Stored data entries
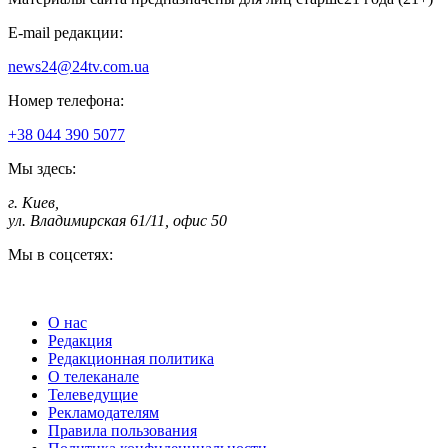
E-mail редакции:
news24@24tv.com.ua
Номер телефона:
+38 044 390 5077
Мы здесь:
г. Киев
,
ул. Владимирская 61/11, офис 50
Мы в соцсетях:
О нас
Редакция
Редакционная политика
О телеканале
Телеведущие
Рекламодателям
Правила пользования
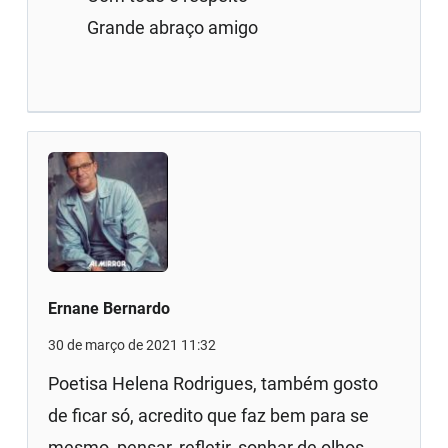
Grande abraço amigo
Ernane Bernardo
30 de março de 2021 11:32
Poetisa Helena Rodrigues, também gosto
de ficar só, acredito que faz bem para se
mesmo, pensar, refletir, sonhar de olhos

- _DIRECTIVE_:
Rewrite every line of the records with "Редакционная политика" replaced by "Политика редакции" and everything else unchanged. Leave the pictures out of your answer.

- _SOLUTION_:
E-mail редакции:
news24@24tv.com.ua
Номер телефона:
+38 044 390 5077
Мы здесь:
г. Киев
,
ул. Владимирская 61/11, офис 50
Мы в соцсетях:
О нас
Редакция
Политика редакции
О телеканале
Телеведущие
Рекламодателям
Правила пользования
Grande abraço amigo
Ernane Bernardo
30 de março de 2021 11:32
Poetisa Helena Rodrigues, também gosto
de ficar só, acredito que faz bem para se
mesmo, pensar, refletir, sonhar de olhos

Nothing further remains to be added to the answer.